--- Exercise data Enclosed Below ---

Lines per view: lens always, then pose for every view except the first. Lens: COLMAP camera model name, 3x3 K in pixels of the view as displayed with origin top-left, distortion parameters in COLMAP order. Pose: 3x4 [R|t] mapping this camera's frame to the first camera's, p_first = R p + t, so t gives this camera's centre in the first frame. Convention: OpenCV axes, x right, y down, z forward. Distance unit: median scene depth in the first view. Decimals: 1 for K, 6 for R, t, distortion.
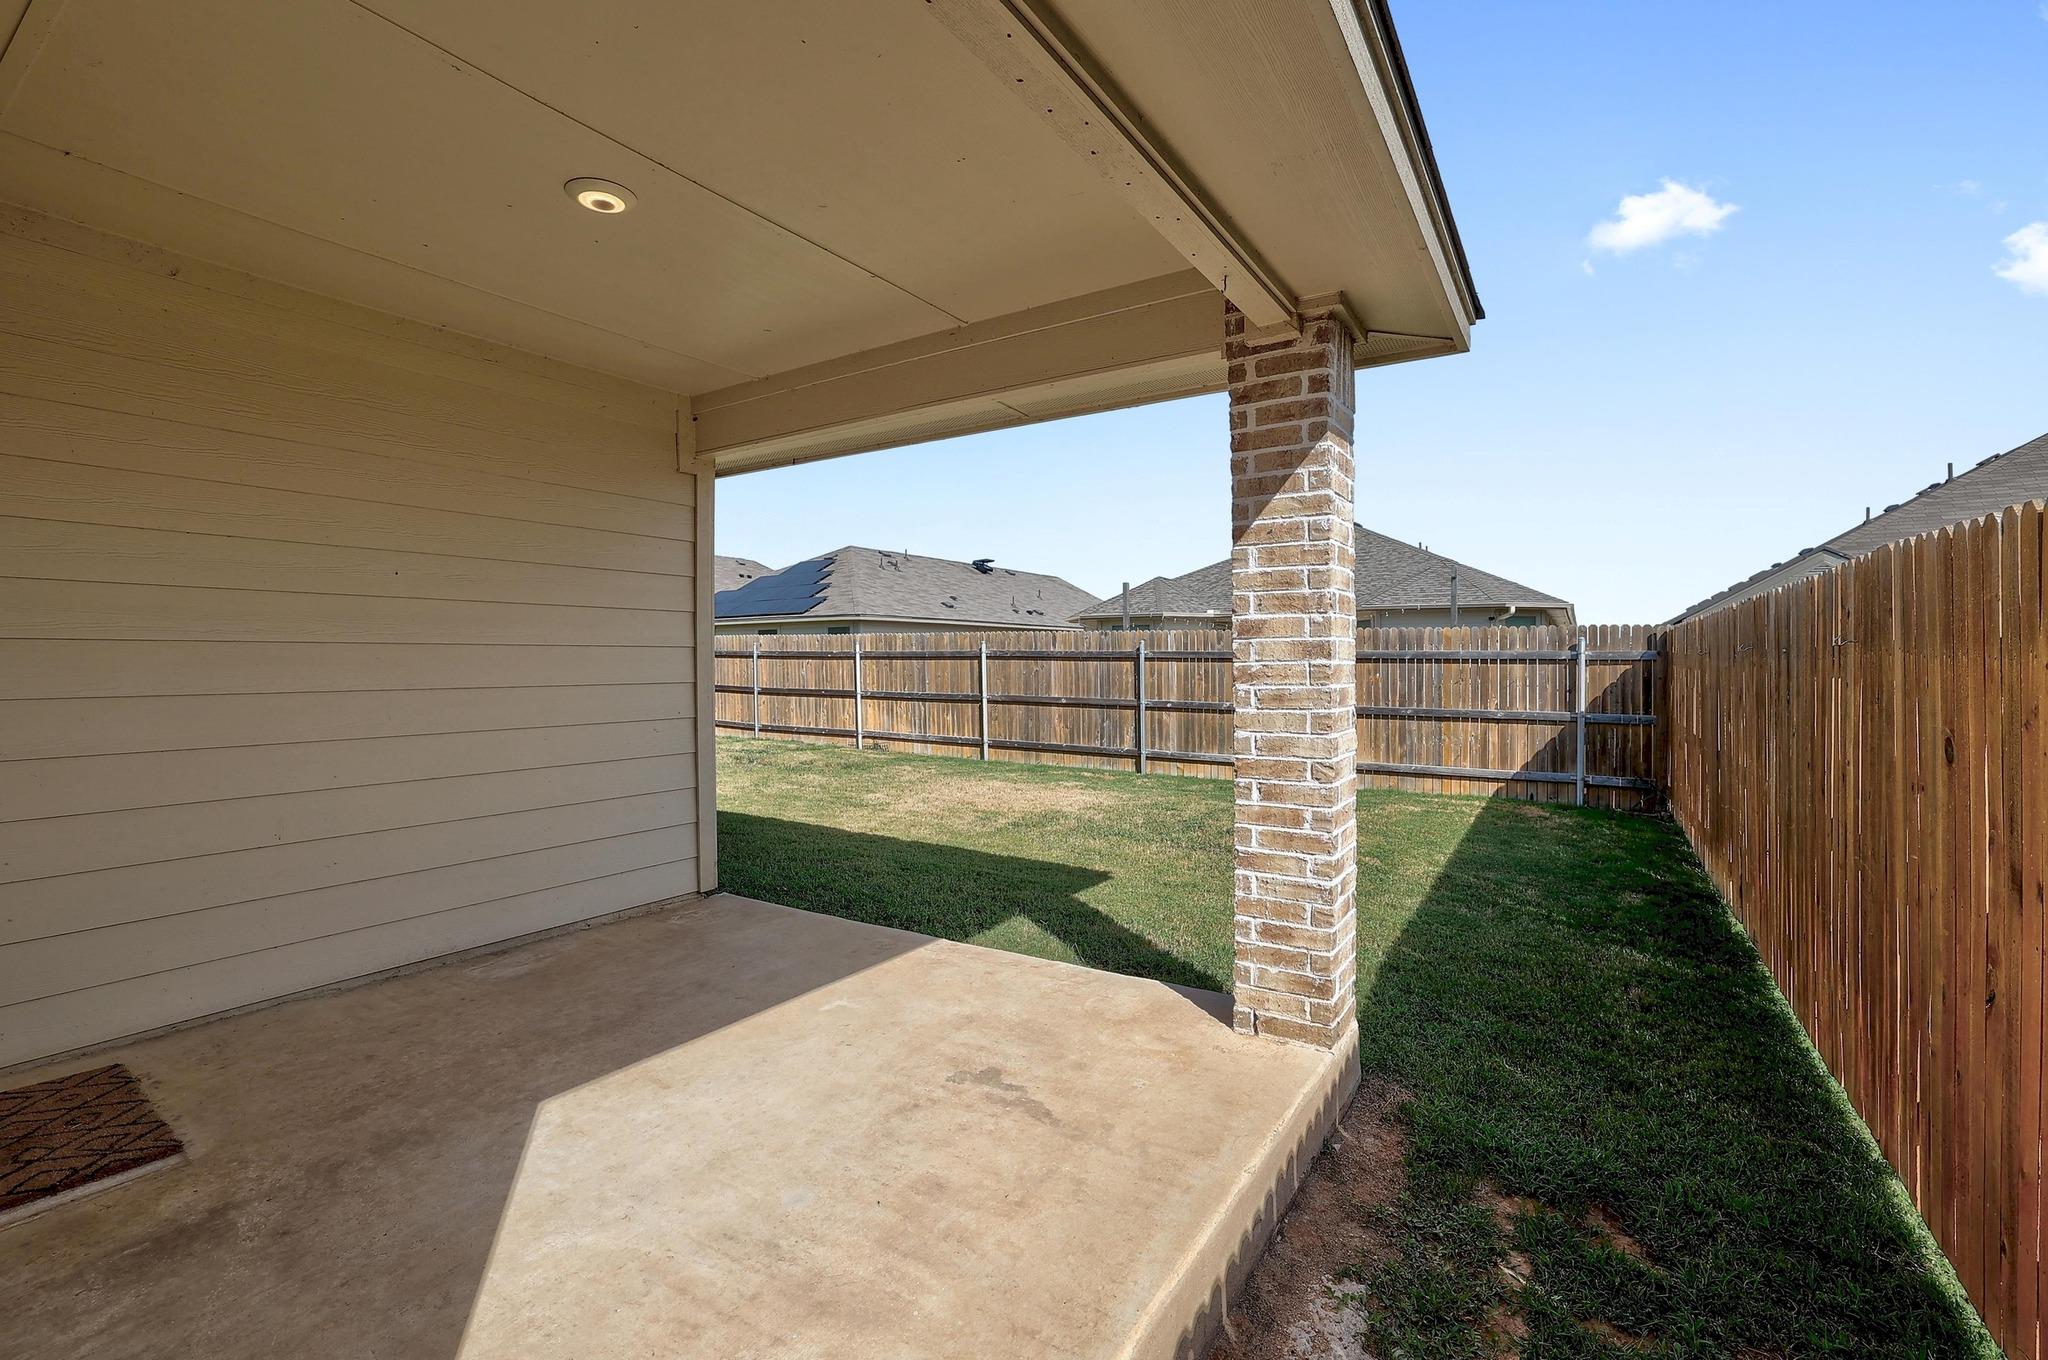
lens RADIAL K [[881.0, 0, 1021.2], [0, 881.0, 660.8], [0, 0, 1]] dist [-0.048617, 0.016655]
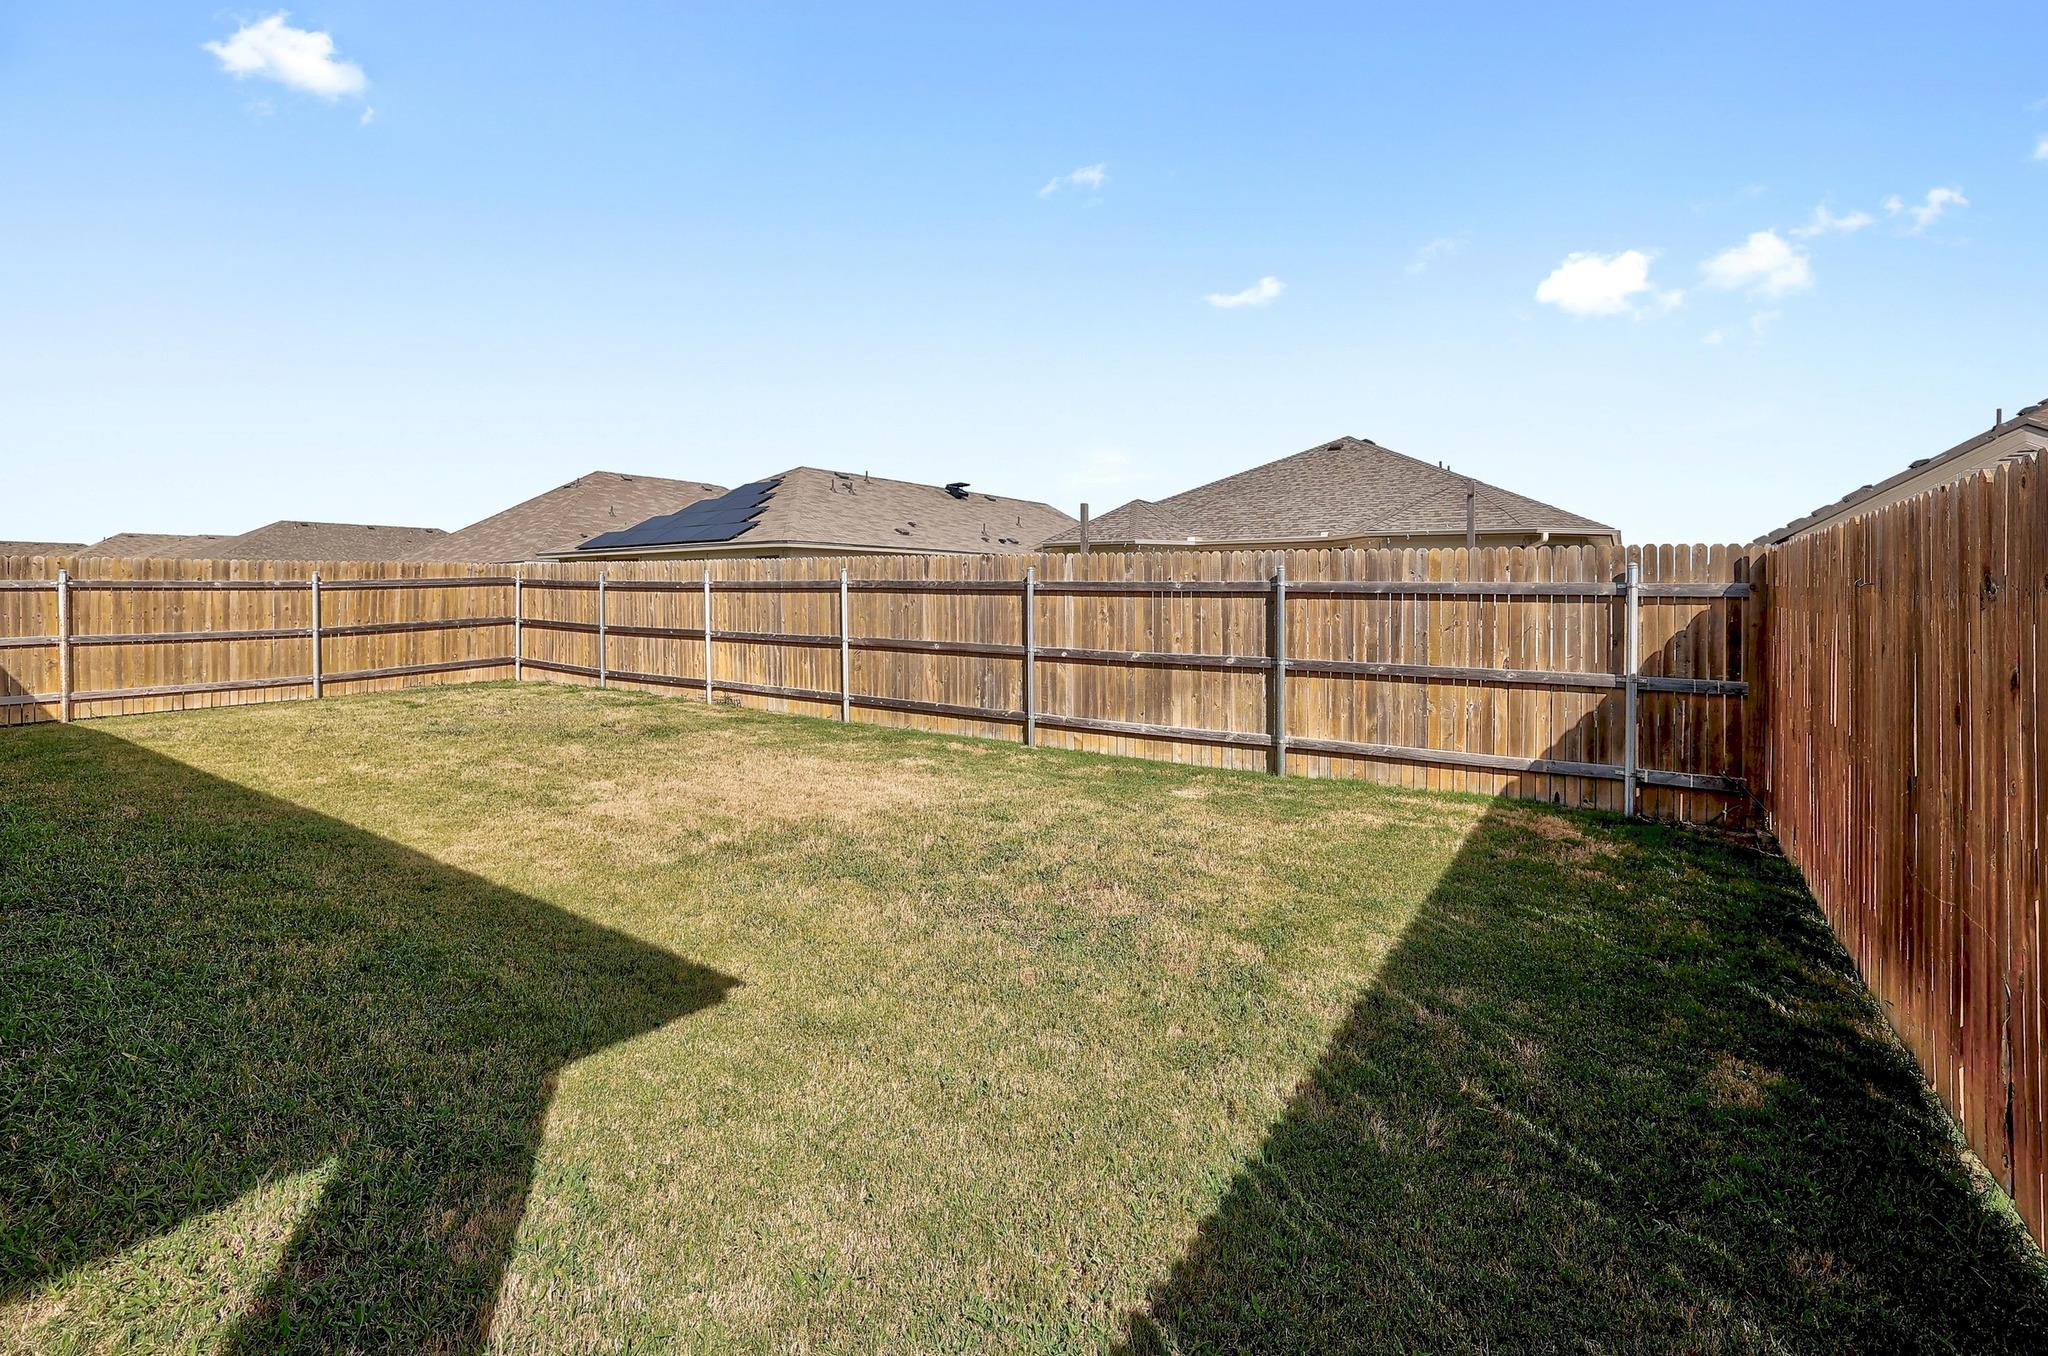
lens RADIAL K [[901.5, 0, 1024.1], [0, 901.5, 591.1], [0, 0, 1]] dist [-0.033905, 0.008205]
pose [[0.999712, 0.005810, -0.023266, 0.149801], [-0.005925, 0.999971, -0.004877, 0.000788], [0.023237, 0.005013, 0.999717, 0.234510]]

--- End of Enclosed Exercise data ---

To do
The whole listing above is to be printed again exactly; pictures stay out of it.

Answer for this exercise
Lines per view: lens always, then pose for every view except the first. Lens: COLMAP camera model name, 3x3 K in pixels of the view as displayed with origin top-left, distortion parameters in COLMAP order. Pose: 3x4 [R|t] mapping this camera's frame to the first camera's, p_first = R p + t, so t gives this camera's centre in the first frame. Convention: OpenCV axes, x right, y down, z forward. Distance unit: median scene depth in the first view. Decimals: 1 for K, 6 for R, t, distortion.
lens RADIAL K [[881.0, 0, 1021.2], [0, 881.0, 660.8], [0, 0, 1]] dist [-0.048617, 0.016655]
lens RADIAL K [[901.5, 0, 1024.1], [0, 901.5, 591.1], [0, 0, 1]] dist [-0.033905, 0.008205]
pose [[0.999712, 0.005810, -0.023266, 0.149801], [-0.005925, 0.999971, -0.004877, 0.000788], [0.023237, 0.005013, 0.999717, 0.234510]]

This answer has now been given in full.